Sheffield Nelson kicked off the silly season in Arkansas politics today in hosting a press conference to call out Sen. Jonathan Dismang. He claimed that there might be an ethics compliant filed by somebody who he did not name at some point in time in the future…maybe.
The argument Nelson is trying to make is that Dismang has a conflict of interest in his opposition to raising the severance tax because he took campaign contributions from those in the natural gas industry. These contributions were fully disclosed on Dismang’s finance reports, but Nelson believes they show he can’t be trusted.
I am not sure if Nelson believes all political contributions are bad. If so, I assume he will not be making any political contributions in the future or at least not to anyone who might later represent his personal best interest. I assume he will also return all the contributions made to his previous political campaigns to make sure he does not have any conflicts of interest. Right?
It is likely news to the gas companies that Dismang is in their back pocket considering his support for an eminent domain bill in 2009 which they heavily opposed. In fact, they were so upset of his support that they paid for robocalls against him during his 2010 campaign.
The reality is Nelson is upset that Dismang dared speak out against his proposed increase in the state severance tax. Dismang – along with 18 other legislators – sent a letter to the Arkansas Municipal League last week saying they opposed the increase with concerns it would harm jobs.
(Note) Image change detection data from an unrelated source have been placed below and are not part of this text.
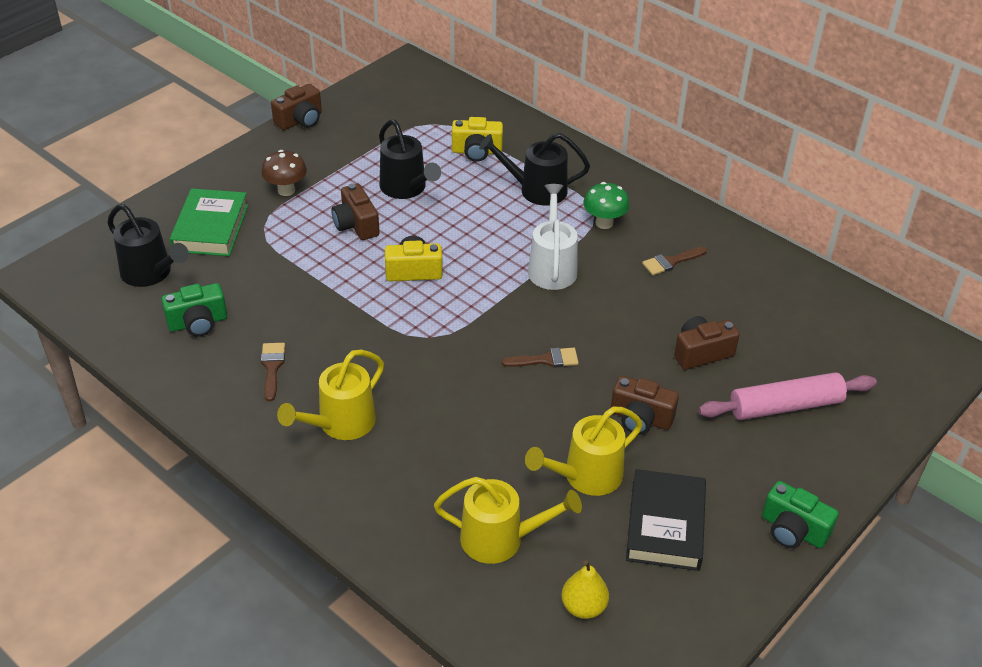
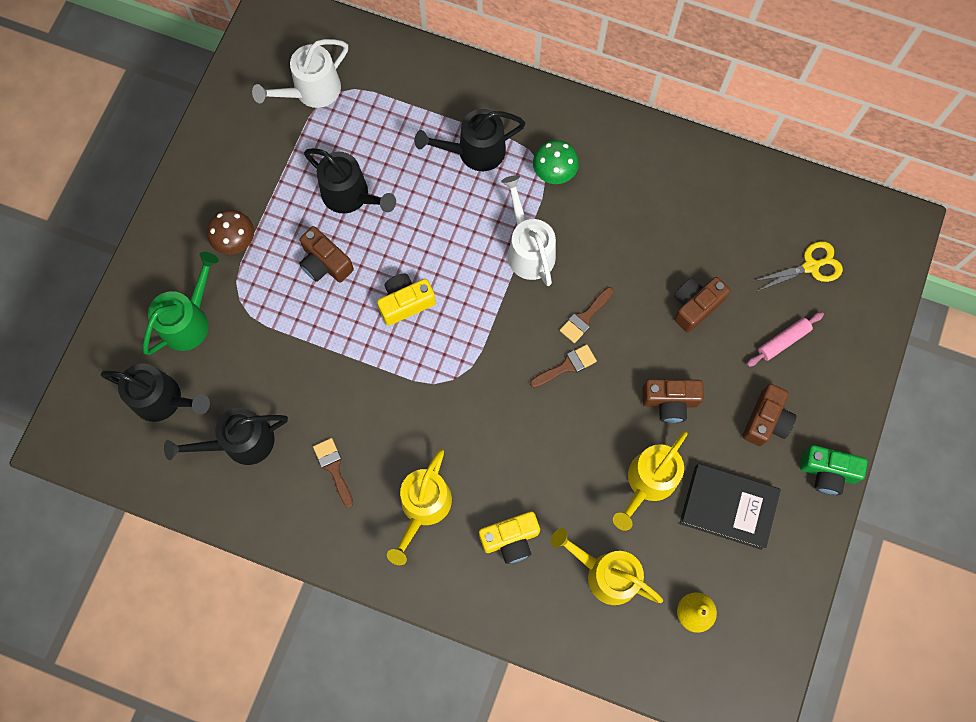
camera: 20 degrees left, 30 degrees up
(198, 323) = (240, 443): green camera -> black watering can
(210, 228) = (189, 320): green book -> green watering can
(300, 120) = (201, 136): brown camera -> brown camera (766, 420)
(412, 118) = (311, 91): none -> white watering can
(476, 152) = (396, 118): yellow camera -> yellow camera (510, 539)
(501, 539) = (605, 573): yellow watering can -> yellow watering can turned 135 degrees counterclockwise
(665, 525) = (728, 507): black book -> black book turned 60 degrees counterclockwise
(671, 262) = (632, 202): brown brush -> brown brush (585, 317)
(785, 406) = (783, 341): pink rolling pin -> pink rolling pin, size x0.57
(839, 357) = (811, 266): none -> yellow scissors

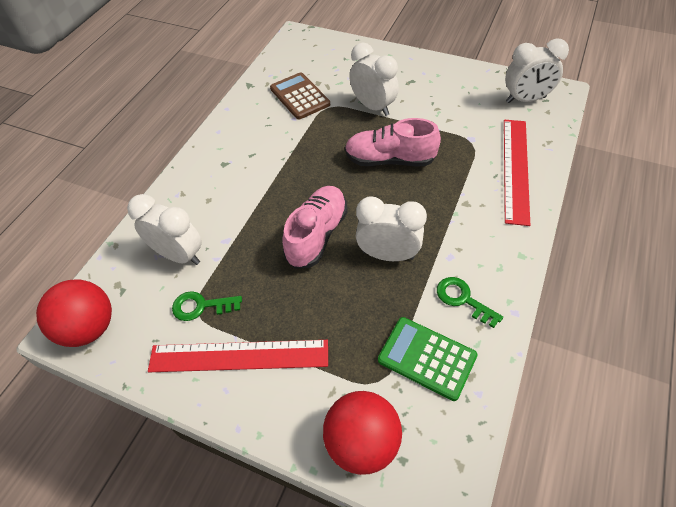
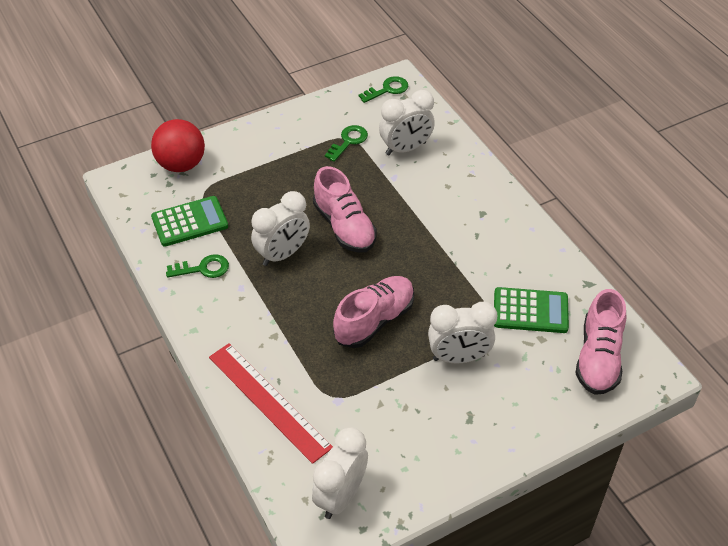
camera: 125 degrees right, 5 degrees down
(89, 328) = (387, 89): red ball -> green key
(239, 356) = (292, 142): red ruler -> none
(299, 96) = (530, 311): brown calculator -> green calculator
(308, 57) = (598, 357): none -> pink shoe

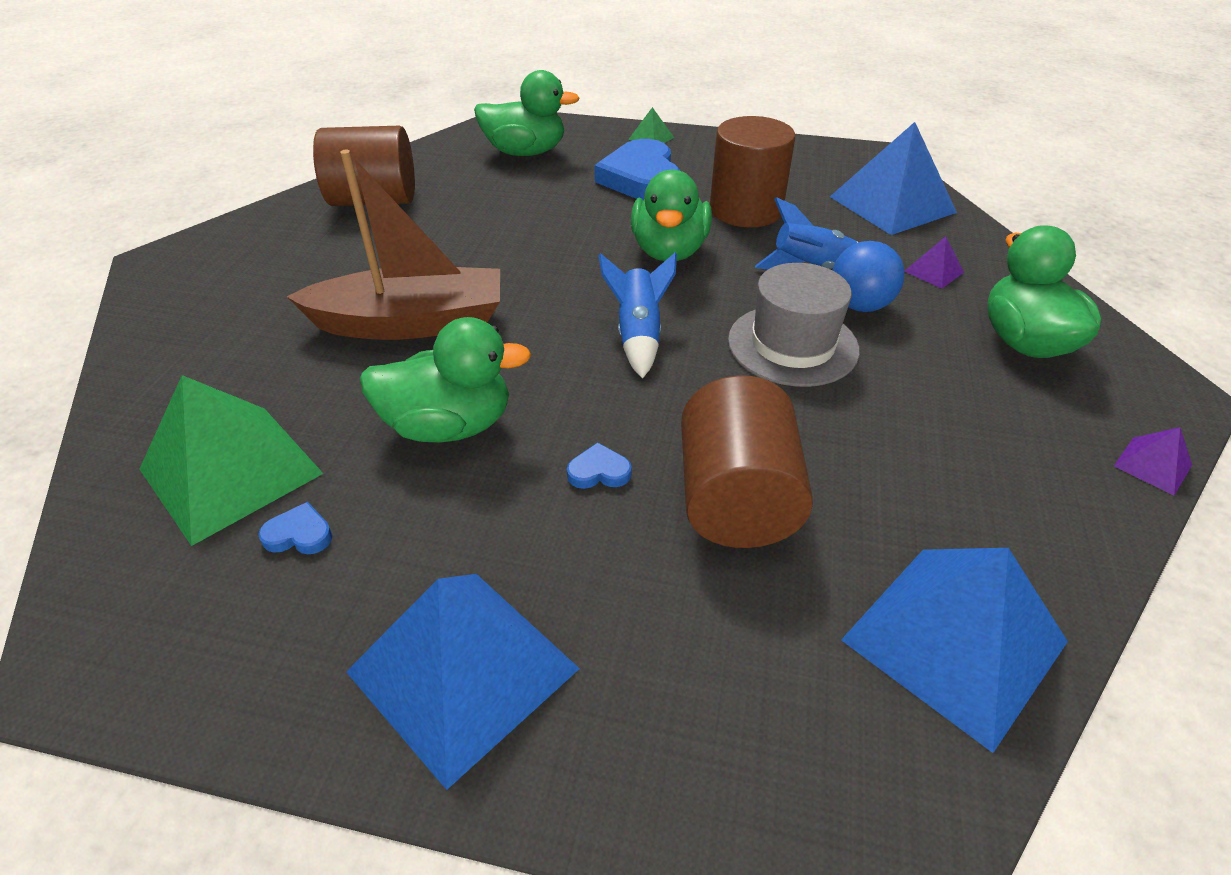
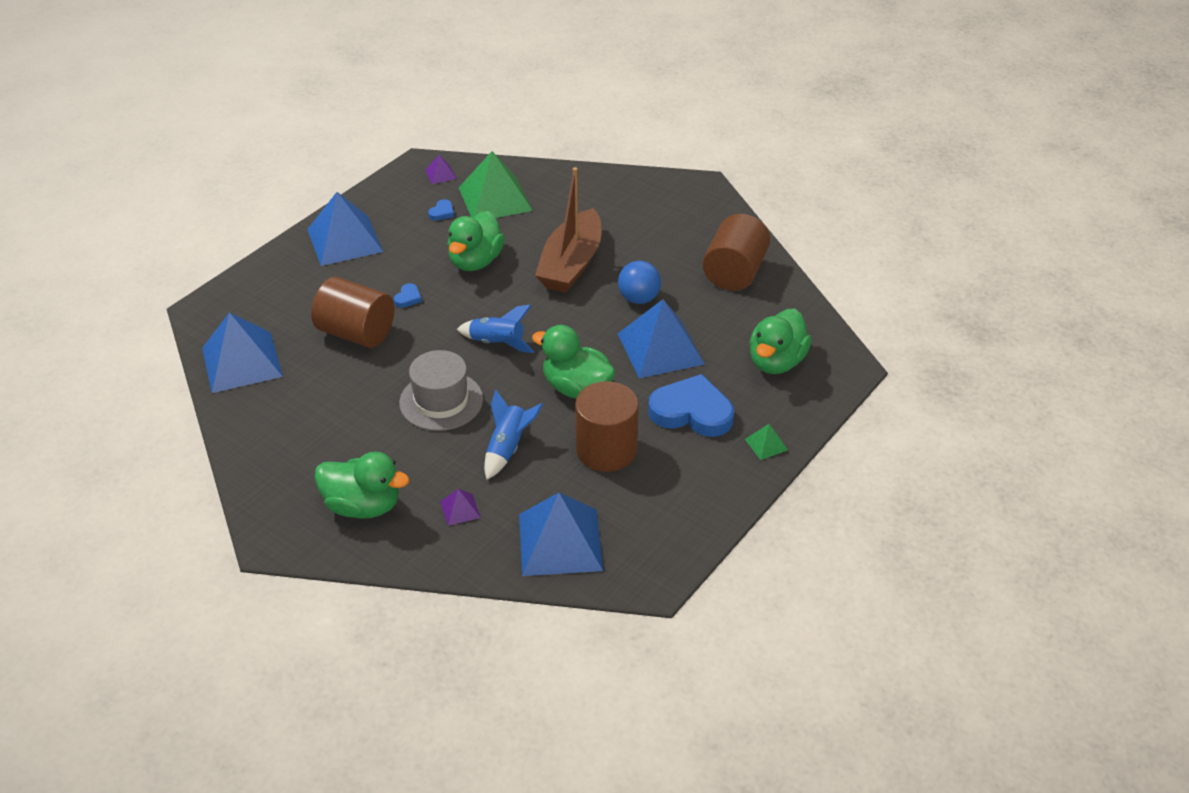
camera: 115 degrees right, 0 degrees up
(553, 216) = (660, 348): none -> blue pyramid
(859, 305) = (453, 449): blue ball -> blue ball (639, 298)
(1152, 465) = (246, 489): purple pyramid -> purple pyramid (440, 174)

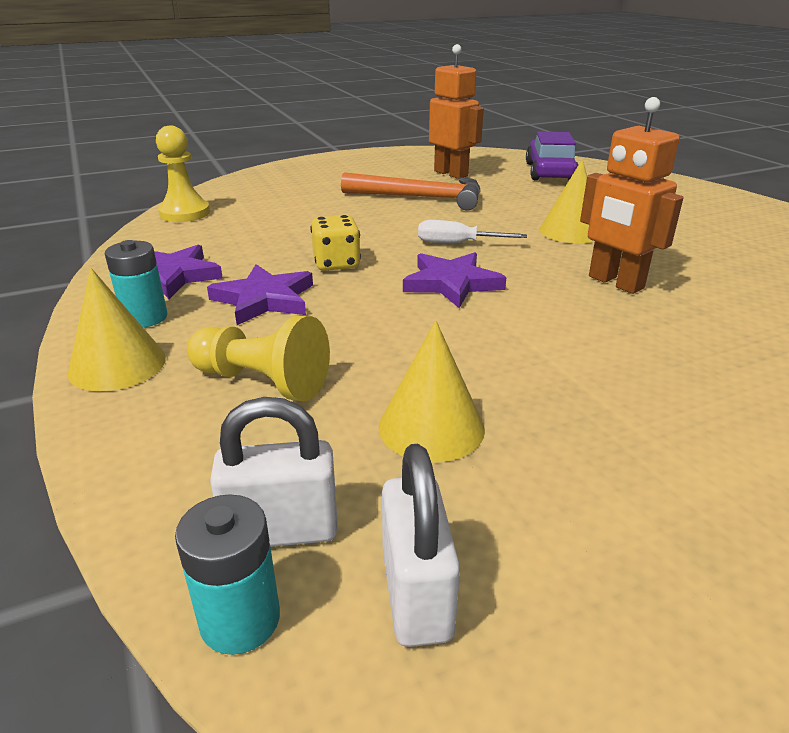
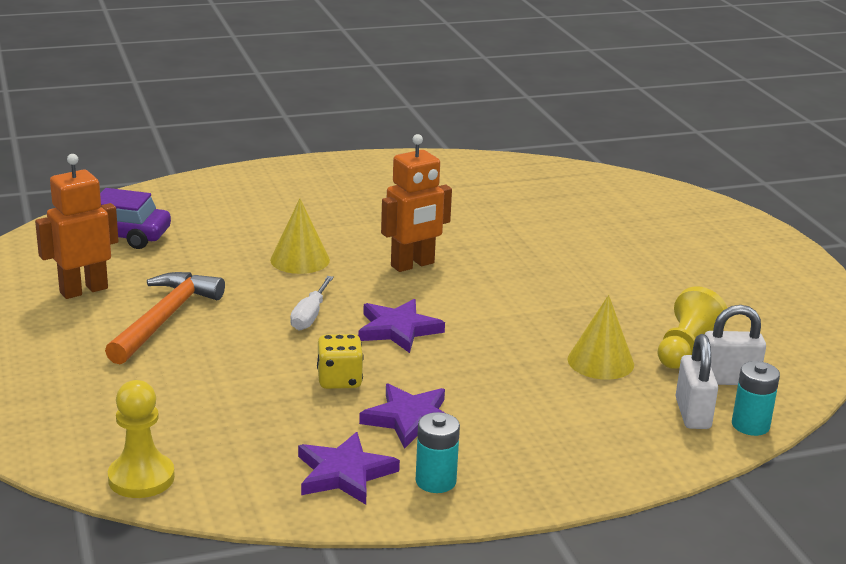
camera: 85 degrees left, 5 degrees down
(117, 365) = (518, 487): yellow cone -> none
(262, 381) = (547, 420): yellow pawn -> yellow pawn (686, 349)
“(Dismang) either intentionally misled you in his letter or he simply does not know what he is talking about,” wrote Nelson to the Municipal League in a letter last week. “He has publicly aligned himself with the multi-billion dollar natural gas companies, along with a number of other legislators, to the point of saying he is defending them, so you can draw your own conclusions. I have rested under the apparent misimpression that legislators are elected to represent and defend the people who elect them, not the gigantic, wealthy corporations.”
Companies will continue to give to candidates who they think will support issues that are in their business’s best interest. Until someone completely changes our political system, that’s the way it works. Dismang’s only crime is daring to question Nelson.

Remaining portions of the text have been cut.